> TO DO: Repeat each entry as written, dropping any picture you find.

Saved data entries
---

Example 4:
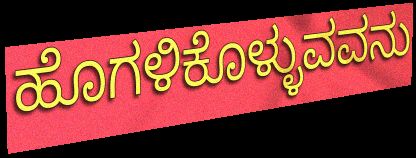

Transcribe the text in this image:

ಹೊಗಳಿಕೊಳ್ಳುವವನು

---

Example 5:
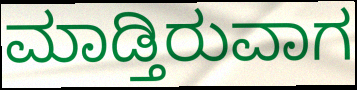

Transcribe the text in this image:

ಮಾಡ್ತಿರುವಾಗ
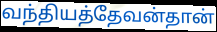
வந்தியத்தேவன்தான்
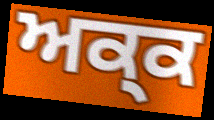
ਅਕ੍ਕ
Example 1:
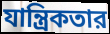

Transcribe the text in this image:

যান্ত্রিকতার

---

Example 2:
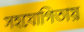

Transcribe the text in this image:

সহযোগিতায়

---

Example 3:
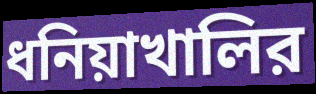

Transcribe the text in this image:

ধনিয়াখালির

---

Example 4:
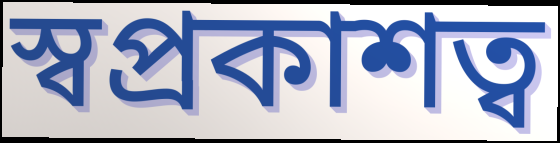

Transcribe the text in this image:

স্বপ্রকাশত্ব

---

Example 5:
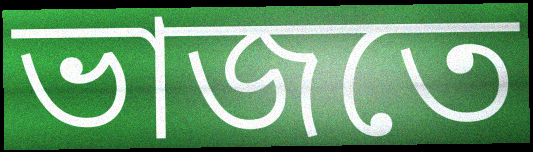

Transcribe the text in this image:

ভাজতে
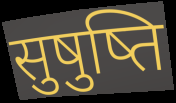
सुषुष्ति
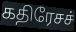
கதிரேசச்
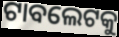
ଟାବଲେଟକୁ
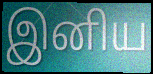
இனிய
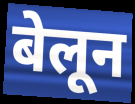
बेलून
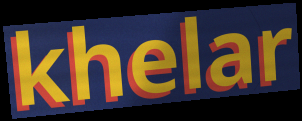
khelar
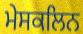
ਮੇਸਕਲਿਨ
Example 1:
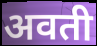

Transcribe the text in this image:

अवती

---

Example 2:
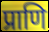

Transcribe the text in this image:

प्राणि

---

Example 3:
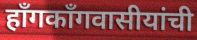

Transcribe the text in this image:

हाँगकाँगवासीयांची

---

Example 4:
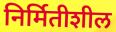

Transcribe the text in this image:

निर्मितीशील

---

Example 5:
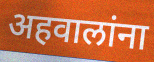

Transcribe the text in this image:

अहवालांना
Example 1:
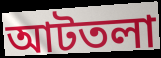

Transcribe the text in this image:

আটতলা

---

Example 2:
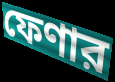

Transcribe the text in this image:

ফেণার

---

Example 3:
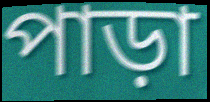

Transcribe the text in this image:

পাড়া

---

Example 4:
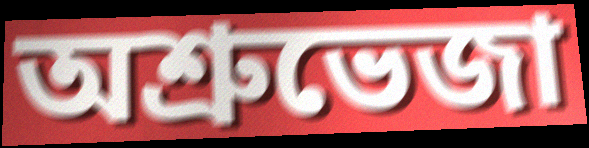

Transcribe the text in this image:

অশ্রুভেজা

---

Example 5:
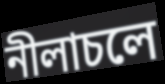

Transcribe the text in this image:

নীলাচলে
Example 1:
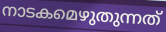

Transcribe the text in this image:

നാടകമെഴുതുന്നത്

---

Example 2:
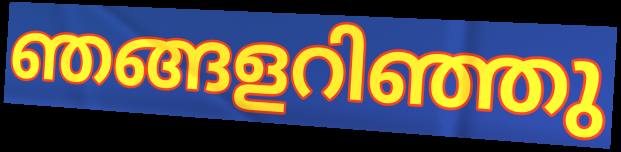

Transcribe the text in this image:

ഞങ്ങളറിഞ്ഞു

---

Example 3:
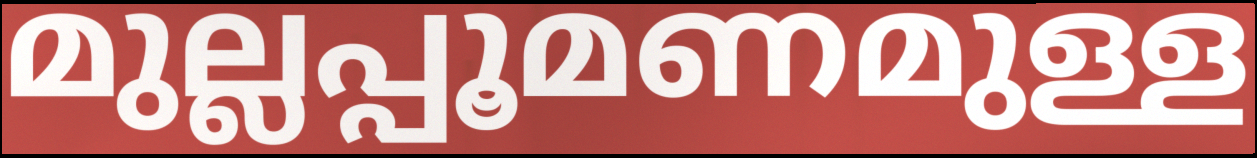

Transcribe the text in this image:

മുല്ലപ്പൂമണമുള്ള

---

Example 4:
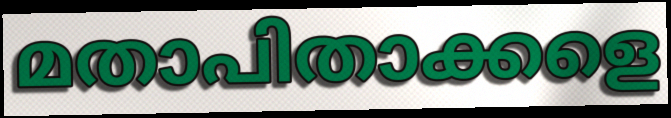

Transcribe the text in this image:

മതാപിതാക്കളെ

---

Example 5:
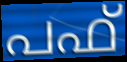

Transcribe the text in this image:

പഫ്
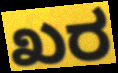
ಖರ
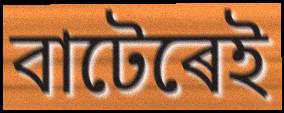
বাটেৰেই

> RESPONSE:
---

Example 4:

Transcribe the text in this image:

ಹೊಗಳಿಕೊಳ್ಳುವವನು

---

Example 5:

Transcribe the text in this image:

ಮಾಡ್ತಿರುವಾಗ
வந்தியத்தேவன்தான்
ਅਕ੍ਕ
Example 1:

Transcribe the text in this image:

যান্ত্রিকতার

---

Example 2:

Transcribe the text in this image:

সহযোগিতায়

---

Example 3:

Transcribe the text in this image:

ধনিয়াখালির

---

Example 4:

Transcribe the text in this image:

স্বপ্রকাশত্ব

---

Example 5:

Transcribe the text in this image:

ভাজতে
सुषुष्ति
கதிரேசச்
ଟାବଲେଟକୁ
இனிய
बेलून
khelar
ਮੇਸਕਲਿਨ
Example 1:

Transcribe the text in this image:

अवती

---

Example 2:

Transcribe the text in this image:

प्राणि

---

Example 3:

Transcribe the text in this image:

हाँगकाँगवासीयांची

---

Example 4:

Transcribe the text in this image:

निर्मितीशील

---

Example 5:

Transcribe the text in this image:

अहवालांना
Example 1:

Transcribe the text in this image:

আটতলা

---

Example 2:

Transcribe the text in this image:

ফেণার

---

Example 3:

Transcribe the text in this image:

পাড়া

---

Example 4:

Transcribe the text in this image:

অশ্রুভেজা

---

Example 5:

Transcribe the text in this image:

নীলাচলে
Example 1:

Transcribe the text in this image:

നാടകമെഴുതുന്നത്

---

Example 2:

Transcribe the text in this image:

ഞങ്ങളറിഞ്ഞു

---

Example 3:

Transcribe the text in this image:

മുല്ലപ്പൂമണമുള്ള

---

Example 4:

Transcribe the text in this image:

മതാപിതാക്കളെ

---

Example 5:

Transcribe the text in this image:

പഫ്
ಖರ
বাটেৰেই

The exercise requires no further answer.